Before answering this question it’s important to notice the Process Mining activity must also be viewed on the the business user standpoint and should not only be focused on the business requirements. That may sounds weird somehow but the way the business user (with his own resources, skills and expectations) is going to analyze or monitor his own processes can totally change the way the solution itself will be used (and potentially the solution itself and its architecture).

So we may have to consider at least two usages:

  • The “Ad Hoc” Process Mining: this usage suppose some pre-built Dashboards and/or reports provided by a Process Mining Solution. That also means some design and development have been realized and prepared for use by the Process Mining Team. Most of the time these assets are not modifiable by the business analyst and can only be customized (by using filters for example). If a modification is needed, we must go back to a design-development-validation phase between IT and Business. 
  • The “On Demand” Process Mining: This usage is more focused on Process Exploration. The idea here is to provide a solution and the process data for the business analyst. Nothing is preconfigured inside the Process Mining Solution as we can assume the user can do his own analysis himself. That also means the Process Mining has to be simple to use and flexible enough to enable this usage. About the data, they have to be checked and prepared beforehand so that the business analyst would just have to pick it up without thinking about Data quality, etc. 

This two differents usages highlight two importants points:

  1. The Process Mining solution can be different (rare are the ones which cover both needs correctly) as being able to create complex reports and dashboards can be incompatible with providing some easy exploration facilities.
  2. The need to have data prepared:
    • For the “Ad Hoc” needs: Temporarily we can have a Process Mining solution which manages the data (integration & Quality), but that would be a good practice to create a separate storage for the data if the business plans to industrialize the dashboards and reports (mostly the case).
    • For the “On Demand” needs, it’s mandatory to create a separate storage area (or staging) in which we could check and prepare the data first (the Process Warehouse). The business users will then just have to pick the data needed from this area. Solutions like Blue Prism Process Intelligence for example proposes such area like this (the repository).
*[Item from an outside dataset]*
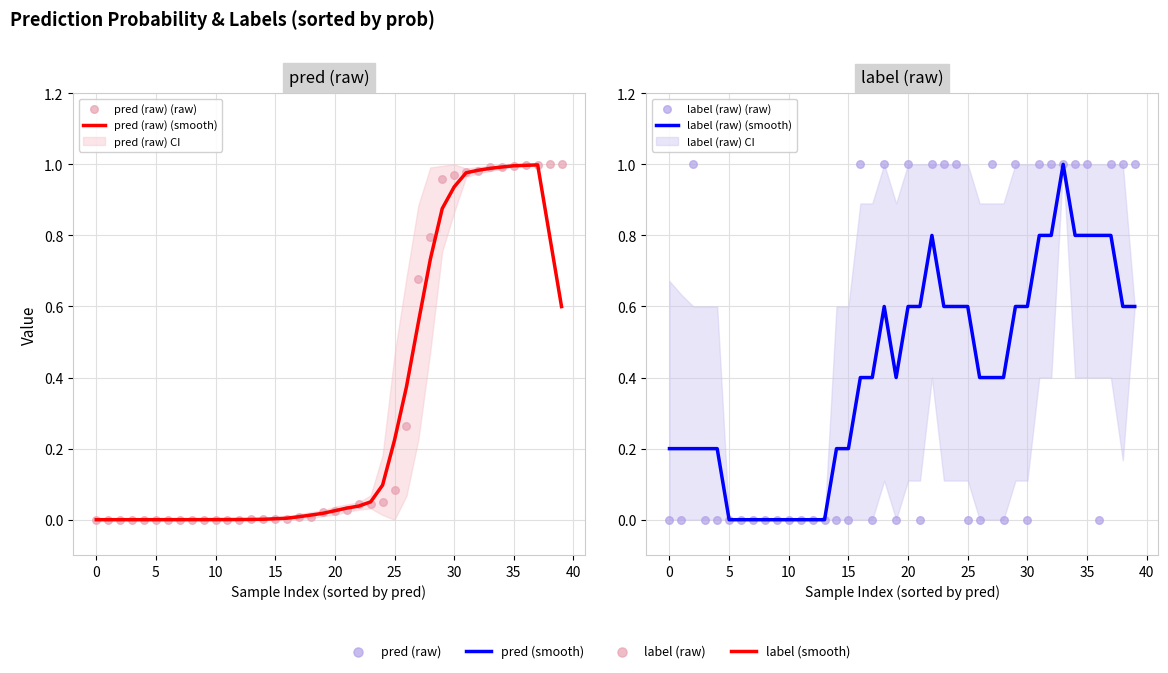

Which series has the widest spread of Y values?

label (raw) (smooth)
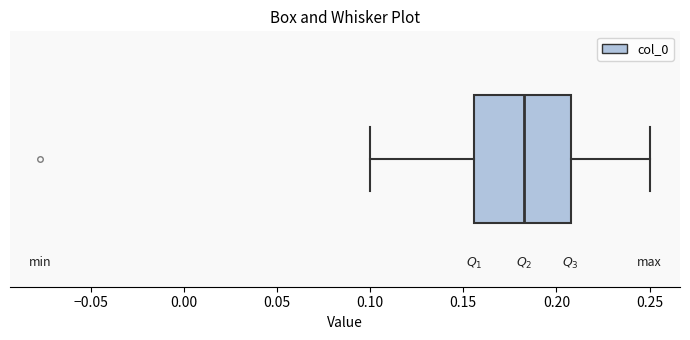

Read this box plot against the x-axis: the position of the median line, the range covered by the box, and the ends of both whiskers. The values are not printed on the chart, so give them approximately, as read against the axis.

median 0.185, box 0.155 to 0.210, whiskers 0.100 to 0.250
The schema below shows the On-demand analysis principle. We can see on the right the business user (aka the Citizen Process Miner) who can pick up the data needed for analysing his own process. In a previous stage these data have been qualified and prepared beforehand by the Data Experts. Of course this Data pre-work is totally reusable as the Data Expert have build reusable sscalable Data Pipelines.

One of the biggest advantage of this approach is the agility:

  • By building Data Pipelines all the Data qualification and preparation is totally reusable and flexible
  • The business Analyst can also (see the schema above) enrich the prepared data (which come from the entreprises systems and/or application) by adding his own informations. For example why not adding some reference with a new list of events ? See §The Step Name dictionary workshop
  • The separation of duty between the Data Experts and the Process Analyst is also a key element as this enables each of these two different skills to focus on their expertise. The Staging area which is in fact the Process Warehouse seals the interfaces agreement. This can be a key success factor as many of the Process Mining projects failed because the solutions used did not proposed such separation like this.